** Start of EXCERPT PROVIDED **

The difficulty lies in the many different ways that a date problem could impact the
function of a systems. It would be very convenient if the system just shut down. But most
likely the application would compute an invalid value causing incorrect decisions to be
recommended or (worse) pass bad data on to the next user. Total system failure is usually
fairly obvious and easy to detect. Data corruption problems may not be easy to detect --
particularly with the widespread attitude that if an application executed then what it did
must be correct (it was tested once, wasn't it?).
The event horizon for a Y2K problem in an individual application or system will be
specific to how the date is being used. If the date procedure is calculating future events
such as when a product lot expires or the number of days interest paid before maturity
then the failures should have occurred in the past. If the date procedure is evaluating
past events such as the age of an outstanding invoice or the expiration of an
interest-free grace period then the failures should occur in the future, sometime after
the calendar transition. There is even the chance that a calculation will only fail for a
while -- and heal itself when both dates it is working with are from the same century.
- What will actually happen is a complete unknown.
- Potential complexity can be overwhelming
A detailed examination of the webs of dependencies between and within businesses can be
overwhelming. It is suggested that initial analysis and planning be performed at a high
level and selectively expanded where appropriate. Bottom-up analysis from a technologists
perspective is likely to be less productive than top-down from the perspective of the
senior management team.
- Fundamentally, Year2000 is a software problem,
so limited precedence can be derived from software industry experience creating and
maintaining programs (see Caper Jones article "Probability of Year2000 Damages"

** End of EXCERPT PROVIDED **

SHORT EXERCISE: Write what comes next in the passage on the Year 2000 date problem, starting right after its last line. You won't need the records for this.

** Start of DATASET ENTRIES **

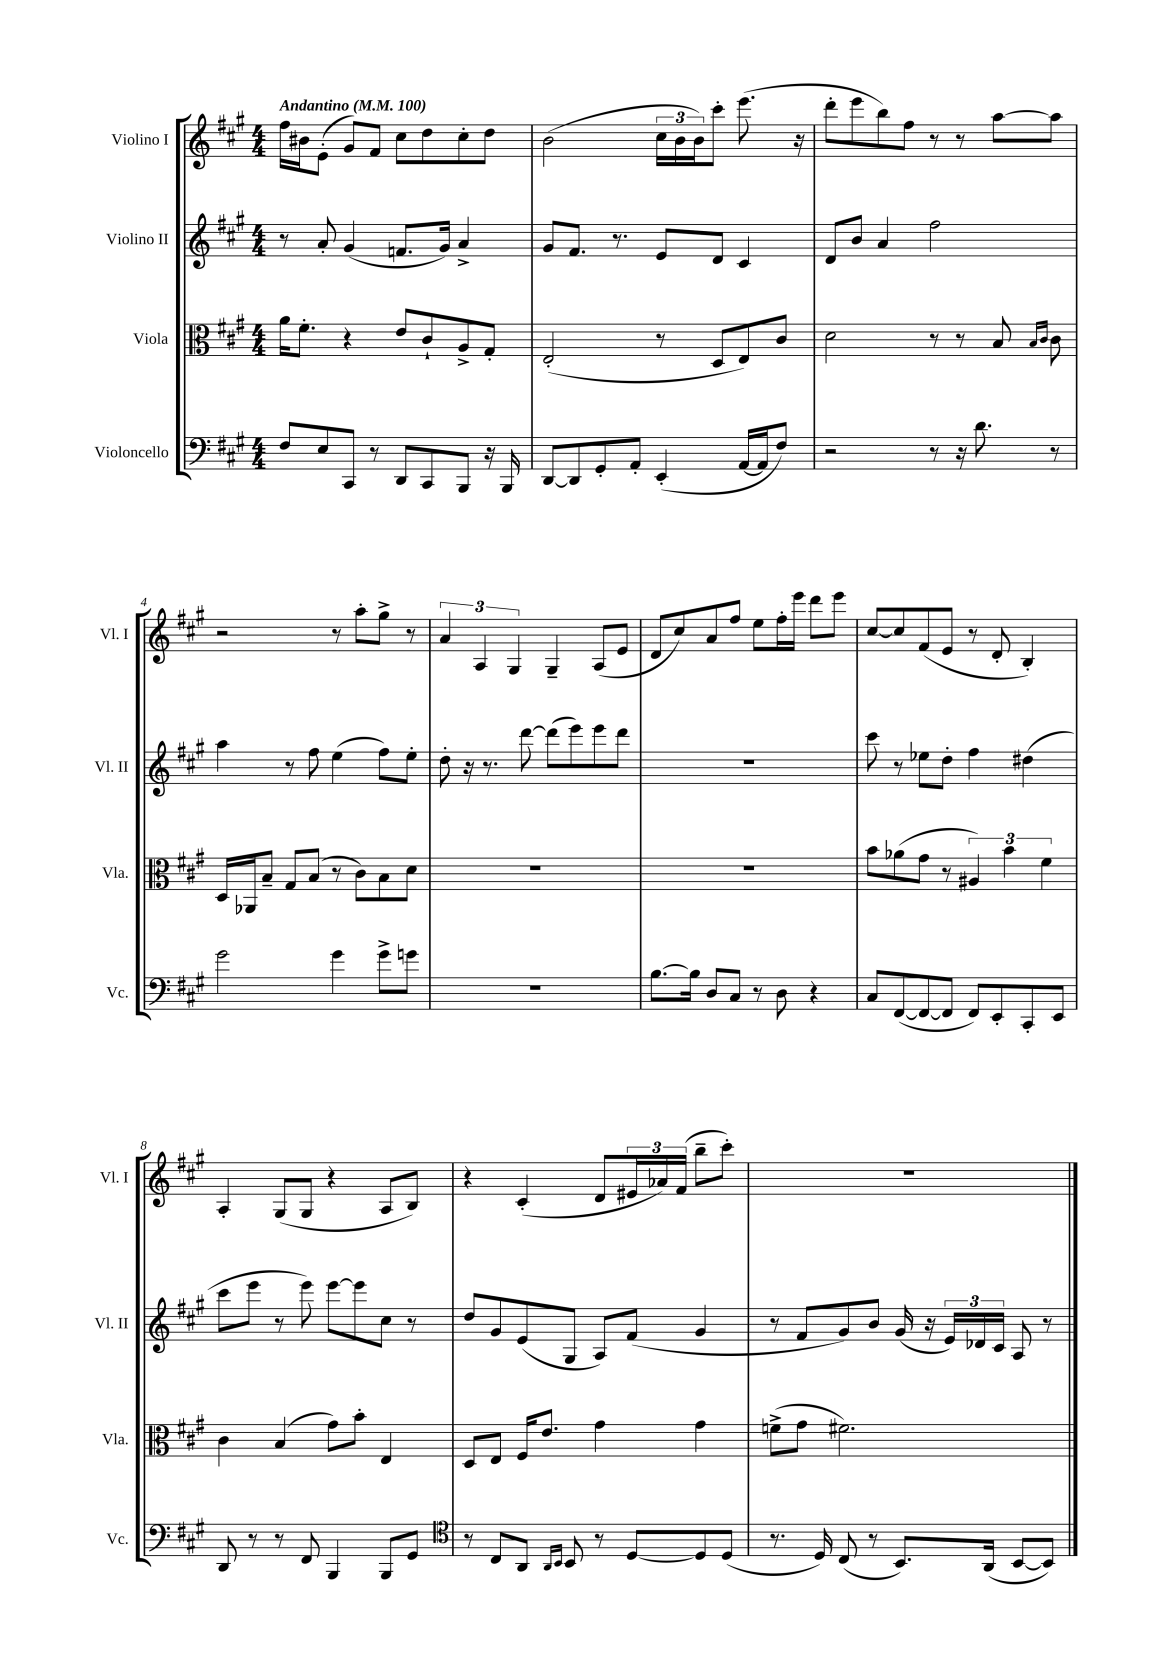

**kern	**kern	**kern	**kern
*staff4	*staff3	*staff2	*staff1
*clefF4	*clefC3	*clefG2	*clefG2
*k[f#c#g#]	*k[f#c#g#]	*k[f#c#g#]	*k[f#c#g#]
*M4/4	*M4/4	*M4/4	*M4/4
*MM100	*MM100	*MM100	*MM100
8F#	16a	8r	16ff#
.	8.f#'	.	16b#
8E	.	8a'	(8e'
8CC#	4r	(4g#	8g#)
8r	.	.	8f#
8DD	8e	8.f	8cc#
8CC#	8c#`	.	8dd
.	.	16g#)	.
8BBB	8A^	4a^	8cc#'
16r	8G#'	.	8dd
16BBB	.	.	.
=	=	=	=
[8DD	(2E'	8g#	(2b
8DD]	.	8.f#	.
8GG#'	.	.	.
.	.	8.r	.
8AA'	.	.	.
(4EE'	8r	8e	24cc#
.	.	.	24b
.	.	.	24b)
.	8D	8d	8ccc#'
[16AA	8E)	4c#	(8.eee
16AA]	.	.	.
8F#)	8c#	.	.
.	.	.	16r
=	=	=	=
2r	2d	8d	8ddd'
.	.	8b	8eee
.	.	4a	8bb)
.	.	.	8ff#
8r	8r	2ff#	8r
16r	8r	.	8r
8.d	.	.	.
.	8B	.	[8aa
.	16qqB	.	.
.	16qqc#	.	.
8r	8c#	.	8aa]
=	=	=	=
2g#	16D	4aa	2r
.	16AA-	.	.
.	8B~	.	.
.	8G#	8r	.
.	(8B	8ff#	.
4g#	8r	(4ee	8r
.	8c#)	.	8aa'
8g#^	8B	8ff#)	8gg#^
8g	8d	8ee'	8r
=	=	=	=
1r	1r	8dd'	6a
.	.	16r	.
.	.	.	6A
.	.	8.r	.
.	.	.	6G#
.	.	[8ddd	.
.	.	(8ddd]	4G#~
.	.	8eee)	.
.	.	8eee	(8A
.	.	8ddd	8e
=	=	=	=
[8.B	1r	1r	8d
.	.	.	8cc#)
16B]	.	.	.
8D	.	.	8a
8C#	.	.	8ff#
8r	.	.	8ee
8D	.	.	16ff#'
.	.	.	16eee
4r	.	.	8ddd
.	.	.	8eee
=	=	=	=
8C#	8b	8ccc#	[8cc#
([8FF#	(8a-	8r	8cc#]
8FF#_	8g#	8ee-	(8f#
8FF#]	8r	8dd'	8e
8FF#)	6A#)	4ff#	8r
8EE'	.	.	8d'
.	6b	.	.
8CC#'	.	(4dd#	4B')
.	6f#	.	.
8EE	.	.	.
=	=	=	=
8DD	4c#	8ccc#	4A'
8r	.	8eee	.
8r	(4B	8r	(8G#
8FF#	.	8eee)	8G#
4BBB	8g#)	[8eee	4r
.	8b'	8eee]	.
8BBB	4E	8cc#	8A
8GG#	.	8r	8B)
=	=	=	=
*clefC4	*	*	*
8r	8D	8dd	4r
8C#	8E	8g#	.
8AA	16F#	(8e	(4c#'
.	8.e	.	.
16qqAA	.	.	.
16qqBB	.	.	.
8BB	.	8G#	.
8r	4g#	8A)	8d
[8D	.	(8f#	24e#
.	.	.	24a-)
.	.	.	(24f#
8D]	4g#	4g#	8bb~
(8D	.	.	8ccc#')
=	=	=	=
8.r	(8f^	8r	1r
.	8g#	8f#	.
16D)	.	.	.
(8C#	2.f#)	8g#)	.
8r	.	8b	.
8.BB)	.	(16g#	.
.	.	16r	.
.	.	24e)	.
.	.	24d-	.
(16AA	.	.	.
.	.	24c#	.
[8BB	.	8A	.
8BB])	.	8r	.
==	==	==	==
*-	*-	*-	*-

** End of DATASET ENTRIES **
** Start of DATASET ENTRIES **

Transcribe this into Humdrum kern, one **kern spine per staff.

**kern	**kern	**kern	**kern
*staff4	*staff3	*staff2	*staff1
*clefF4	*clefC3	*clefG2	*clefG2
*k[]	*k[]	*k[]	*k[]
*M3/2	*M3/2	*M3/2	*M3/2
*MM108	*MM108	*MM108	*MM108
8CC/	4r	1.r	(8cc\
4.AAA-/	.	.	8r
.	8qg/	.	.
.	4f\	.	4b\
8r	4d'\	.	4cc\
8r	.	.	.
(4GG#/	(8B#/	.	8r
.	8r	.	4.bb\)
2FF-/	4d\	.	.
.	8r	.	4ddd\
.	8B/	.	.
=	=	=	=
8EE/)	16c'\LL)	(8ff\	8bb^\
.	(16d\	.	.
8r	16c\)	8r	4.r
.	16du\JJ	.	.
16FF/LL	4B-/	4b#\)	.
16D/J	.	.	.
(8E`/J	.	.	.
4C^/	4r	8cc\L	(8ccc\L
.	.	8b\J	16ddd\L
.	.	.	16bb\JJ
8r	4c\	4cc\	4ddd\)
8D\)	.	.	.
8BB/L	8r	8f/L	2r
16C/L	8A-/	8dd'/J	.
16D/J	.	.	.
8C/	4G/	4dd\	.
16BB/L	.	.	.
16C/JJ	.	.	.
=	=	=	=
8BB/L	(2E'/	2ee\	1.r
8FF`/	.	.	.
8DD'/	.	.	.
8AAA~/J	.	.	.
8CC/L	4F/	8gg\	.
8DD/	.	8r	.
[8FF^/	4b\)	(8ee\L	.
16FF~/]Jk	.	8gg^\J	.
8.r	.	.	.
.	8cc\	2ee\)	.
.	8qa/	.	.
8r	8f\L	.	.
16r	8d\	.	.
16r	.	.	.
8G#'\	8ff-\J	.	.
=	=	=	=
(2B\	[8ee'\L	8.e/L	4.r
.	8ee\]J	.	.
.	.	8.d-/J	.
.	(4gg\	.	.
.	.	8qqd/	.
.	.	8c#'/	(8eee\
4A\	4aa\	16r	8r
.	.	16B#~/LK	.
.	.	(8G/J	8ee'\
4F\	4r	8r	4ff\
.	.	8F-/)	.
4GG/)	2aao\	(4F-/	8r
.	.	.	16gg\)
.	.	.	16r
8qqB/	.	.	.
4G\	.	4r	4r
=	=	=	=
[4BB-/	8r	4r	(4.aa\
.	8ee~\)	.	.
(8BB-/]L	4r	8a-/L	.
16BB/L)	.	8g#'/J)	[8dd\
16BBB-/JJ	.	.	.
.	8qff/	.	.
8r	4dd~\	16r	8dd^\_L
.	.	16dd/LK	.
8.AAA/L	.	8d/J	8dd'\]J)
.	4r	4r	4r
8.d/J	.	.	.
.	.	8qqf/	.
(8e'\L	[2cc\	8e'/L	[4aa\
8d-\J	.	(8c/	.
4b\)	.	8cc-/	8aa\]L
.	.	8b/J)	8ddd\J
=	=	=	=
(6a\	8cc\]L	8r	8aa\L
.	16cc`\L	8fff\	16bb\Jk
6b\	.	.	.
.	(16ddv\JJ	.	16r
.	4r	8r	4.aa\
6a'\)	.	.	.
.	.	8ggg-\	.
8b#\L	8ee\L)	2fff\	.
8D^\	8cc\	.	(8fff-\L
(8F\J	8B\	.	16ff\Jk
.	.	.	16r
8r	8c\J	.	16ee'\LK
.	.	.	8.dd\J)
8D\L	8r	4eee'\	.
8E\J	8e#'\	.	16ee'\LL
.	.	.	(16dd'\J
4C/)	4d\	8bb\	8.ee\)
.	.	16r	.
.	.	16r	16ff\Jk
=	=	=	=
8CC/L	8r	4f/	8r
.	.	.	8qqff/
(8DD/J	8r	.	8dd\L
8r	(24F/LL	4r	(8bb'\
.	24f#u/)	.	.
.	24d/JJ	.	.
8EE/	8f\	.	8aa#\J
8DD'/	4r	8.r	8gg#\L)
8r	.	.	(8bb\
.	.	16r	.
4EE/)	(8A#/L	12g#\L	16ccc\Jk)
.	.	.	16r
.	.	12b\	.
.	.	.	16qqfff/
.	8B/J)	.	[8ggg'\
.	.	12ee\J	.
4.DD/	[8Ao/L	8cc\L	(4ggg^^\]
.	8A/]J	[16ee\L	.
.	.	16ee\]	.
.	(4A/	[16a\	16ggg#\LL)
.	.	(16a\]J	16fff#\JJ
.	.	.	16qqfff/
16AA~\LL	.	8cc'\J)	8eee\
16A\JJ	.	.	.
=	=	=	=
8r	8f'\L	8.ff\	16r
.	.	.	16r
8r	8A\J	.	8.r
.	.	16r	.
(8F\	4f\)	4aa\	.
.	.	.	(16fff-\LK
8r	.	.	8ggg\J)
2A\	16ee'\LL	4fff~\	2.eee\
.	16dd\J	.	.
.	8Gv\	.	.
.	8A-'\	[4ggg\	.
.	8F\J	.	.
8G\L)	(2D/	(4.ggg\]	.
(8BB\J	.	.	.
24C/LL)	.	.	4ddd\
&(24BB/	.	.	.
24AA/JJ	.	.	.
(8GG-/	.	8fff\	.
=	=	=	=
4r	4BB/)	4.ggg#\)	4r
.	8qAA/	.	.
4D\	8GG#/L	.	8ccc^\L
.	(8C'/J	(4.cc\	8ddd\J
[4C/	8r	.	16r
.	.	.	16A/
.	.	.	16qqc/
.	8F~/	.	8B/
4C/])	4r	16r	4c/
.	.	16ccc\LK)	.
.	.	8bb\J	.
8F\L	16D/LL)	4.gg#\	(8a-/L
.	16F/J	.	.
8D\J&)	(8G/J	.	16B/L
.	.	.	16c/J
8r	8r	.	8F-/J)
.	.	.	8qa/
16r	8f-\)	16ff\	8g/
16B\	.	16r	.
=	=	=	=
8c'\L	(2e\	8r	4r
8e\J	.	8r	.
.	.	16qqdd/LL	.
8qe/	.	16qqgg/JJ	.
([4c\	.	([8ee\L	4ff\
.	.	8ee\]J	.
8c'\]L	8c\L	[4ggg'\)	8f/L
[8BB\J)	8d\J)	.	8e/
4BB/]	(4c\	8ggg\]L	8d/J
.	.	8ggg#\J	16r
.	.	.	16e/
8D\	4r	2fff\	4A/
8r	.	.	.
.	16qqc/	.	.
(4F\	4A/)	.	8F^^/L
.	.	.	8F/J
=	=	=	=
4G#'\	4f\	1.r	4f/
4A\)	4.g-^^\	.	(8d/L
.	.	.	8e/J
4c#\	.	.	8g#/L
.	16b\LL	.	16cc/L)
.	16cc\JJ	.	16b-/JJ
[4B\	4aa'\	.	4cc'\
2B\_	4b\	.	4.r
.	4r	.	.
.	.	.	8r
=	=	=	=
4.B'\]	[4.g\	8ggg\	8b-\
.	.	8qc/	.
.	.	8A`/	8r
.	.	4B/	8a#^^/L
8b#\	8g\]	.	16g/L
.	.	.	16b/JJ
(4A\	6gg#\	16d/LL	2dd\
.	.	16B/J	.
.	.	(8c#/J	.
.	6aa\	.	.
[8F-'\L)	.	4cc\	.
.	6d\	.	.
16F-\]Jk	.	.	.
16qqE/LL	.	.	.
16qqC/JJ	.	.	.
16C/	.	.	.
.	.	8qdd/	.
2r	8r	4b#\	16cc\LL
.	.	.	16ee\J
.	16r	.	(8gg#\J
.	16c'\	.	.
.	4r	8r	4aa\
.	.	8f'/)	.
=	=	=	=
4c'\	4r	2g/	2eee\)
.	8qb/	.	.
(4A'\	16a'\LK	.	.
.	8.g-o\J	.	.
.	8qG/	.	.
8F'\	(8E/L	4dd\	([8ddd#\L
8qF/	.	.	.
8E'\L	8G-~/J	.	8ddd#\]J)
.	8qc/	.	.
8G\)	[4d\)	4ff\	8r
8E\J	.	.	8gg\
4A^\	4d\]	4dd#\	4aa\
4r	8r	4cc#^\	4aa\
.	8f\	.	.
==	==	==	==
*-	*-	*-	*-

** End of DATASET ENTRIES **

FINAL RESULT:
on the Year2000 archive at www.year2000.com/archive/proby2k.html). Analysis of software
defects and the efficacy of their removal suggests that problems can occur even with
'remediated' systems.
- Failures will occur across the end of the century.
The year2000 transition has not in any way suspended normal, routine failures. Furnaces
will still go out, power will fail in some localities, computers will disgorge garbage --
hardware will continue to break and software will continue to encounter 'will never
happen' problems. And none of these failures will have anything to do with the Y2K bug.
- Year2000 may be incorrectly cited as the cause of a failure.
There have been a number of widely reported incidents described as Year2000 failures which
in fact had completely unrelated causes (see CNN Aug. 16 article "Londoners suffer
Y2K power outage" and the later "Eclectic Electrical Supply" analysis by
Peter de Jager on www.year2000.com). This syndrome can be expected to become more common
as the millennium approaches.
- Y2K - many small, isolated failures spread over an extended
period rather than one big failure or event.
TV has suggested that multiple, small failures could cascade into a major event (as
demonstrated by historical major blackouts), the electric utilities are pretty terrified
of this and have made plans to isolate areas just in case [or should have].
- Impact of Y2K will be distributed rather than focused at one
location or area.
- Remediation of internal systems does not obviate the risk of
Y2K problems.
The remediation process only addresses the systems under local control -- suppliers and
other business partners may not have been affected.
- Problems could occur internally or with utilities,
communications services or business partners.
- Year2000 problems will require different solutions than just
switching to a duplicate system.
Failing over to a backup system would not work if the problem were in the program logic or
data feeds. Contingency service providers have been worried about firms declaring
disasters due to Y2K problems and then tying up valuable recovery centre resources
duplicating those problems in the backup systems.
- Year2000 is business issue rather than a technology/hardware
issue
- Loss of public confidence about Year2000 issues may engender
client actions that cause problems of their own.
- Call Center volumes could escalate.
- Unusual or excessive business activity could occur.
- There could be excessive or unusual requests for account
statements.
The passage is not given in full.